== TASK STATEMENT ==
From the first line to the last, copy the listing exactly and omit the pictures.
** INPUT follows **
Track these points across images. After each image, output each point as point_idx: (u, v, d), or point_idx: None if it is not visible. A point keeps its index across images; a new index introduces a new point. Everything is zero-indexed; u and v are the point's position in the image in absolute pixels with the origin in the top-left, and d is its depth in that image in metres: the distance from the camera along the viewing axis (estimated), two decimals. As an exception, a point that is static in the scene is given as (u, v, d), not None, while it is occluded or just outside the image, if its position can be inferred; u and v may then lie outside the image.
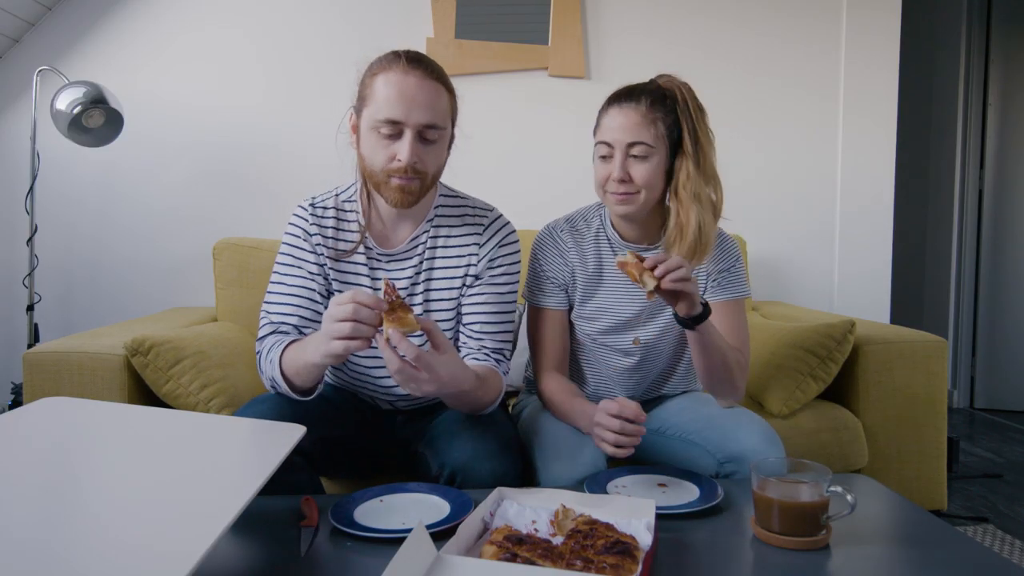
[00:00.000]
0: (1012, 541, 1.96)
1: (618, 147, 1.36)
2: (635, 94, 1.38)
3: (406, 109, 1.22)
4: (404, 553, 0.78)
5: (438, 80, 1.27)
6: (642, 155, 1.36)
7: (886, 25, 2.74)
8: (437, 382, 1.11)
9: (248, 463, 1.02)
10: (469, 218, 1.41)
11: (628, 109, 1.37)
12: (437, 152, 1.29)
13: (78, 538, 0.77)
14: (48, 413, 1.12)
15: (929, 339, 1.92)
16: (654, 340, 1.49)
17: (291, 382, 1.24)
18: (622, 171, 1.36)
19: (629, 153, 1.36)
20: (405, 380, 1.10)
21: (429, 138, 1.26)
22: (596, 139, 1.42)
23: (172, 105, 2.47)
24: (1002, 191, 3.55)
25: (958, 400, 3.62)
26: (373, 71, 1.28)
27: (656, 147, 1.36)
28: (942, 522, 1.07)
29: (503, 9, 2.57)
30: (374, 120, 1.24)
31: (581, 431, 1.33)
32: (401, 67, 1.24)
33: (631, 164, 1.36)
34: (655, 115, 1.36)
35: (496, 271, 1.40)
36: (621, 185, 1.36)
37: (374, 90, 1.25)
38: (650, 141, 1.36)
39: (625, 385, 1.53)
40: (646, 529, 0.94)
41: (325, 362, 1.14)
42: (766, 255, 2.69)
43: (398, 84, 1.23)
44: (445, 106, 1.28)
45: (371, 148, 1.26)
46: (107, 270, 2.48)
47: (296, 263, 1.35)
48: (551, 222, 1.53)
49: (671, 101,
** End of INPUT **
== SOLVED EXERCISE ==
Track these points across images. After each image, output each point as point_idx: (u, v, d), or point_idx: None if it is not visible. A point keeps its index across images; a new index introduces a new point. Everything is zero-indexed; u and v are the point's position in the image in absolute pixels with the origin in the top-left, and d is its depth in that image in metres: the distance from the camera along the viewing axis (estimated), two decimals. As an exception, a point that is static in the scene is given as (u, v, d), not None, while it is occluded or just outside the image, if its position can be inferred; u and v may then lie outside the image.
[00:00.000]
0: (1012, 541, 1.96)
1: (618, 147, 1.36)
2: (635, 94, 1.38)
3: (406, 109, 1.22)
4: (404, 553, 0.78)
5: (438, 80, 1.27)
6: (642, 155, 1.36)
7: (886, 25, 2.74)
8: (437, 382, 1.11)
9: (248, 463, 1.02)
10: (469, 218, 1.41)
11: (628, 109, 1.37)
12: (437, 152, 1.29)
13: (78, 538, 0.77)
14: (48, 413, 1.12)
15: (929, 339, 1.92)
16: (654, 340, 1.49)
17: (291, 382, 1.24)
18: (622, 171, 1.36)
19: (629, 153, 1.36)
20: (405, 380, 1.10)
21: (429, 138, 1.26)
22: (596, 139, 1.42)
23: (172, 105, 2.47)
24: (1002, 191, 3.55)
25: (958, 400, 3.62)
26: (373, 71, 1.28)
27: (656, 147, 1.36)
28: (942, 522, 1.07)
29: (503, 9, 2.57)
30: (374, 120, 1.24)
31: (581, 431, 1.33)
32: (401, 67, 1.24)
33: (631, 164, 1.36)
34: (655, 115, 1.36)
35: (496, 271, 1.40)
36: (621, 185, 1.36)
37: (374, 90, 1.25)
38: (650, 141, 1.36)
39: (625, 385, 1.53)
40: (646, 529, 0.94)
41: (325, 362, 1.14)
42: (766, 255, 2.69)
43: (398, 84, 1.23)
44: (445, 106, 1.28)
45: (371, 148, 1.26)
46: (107, 270, 2.48)
47: (296, 263, 1.35)
48: (551, 222, 1.53)
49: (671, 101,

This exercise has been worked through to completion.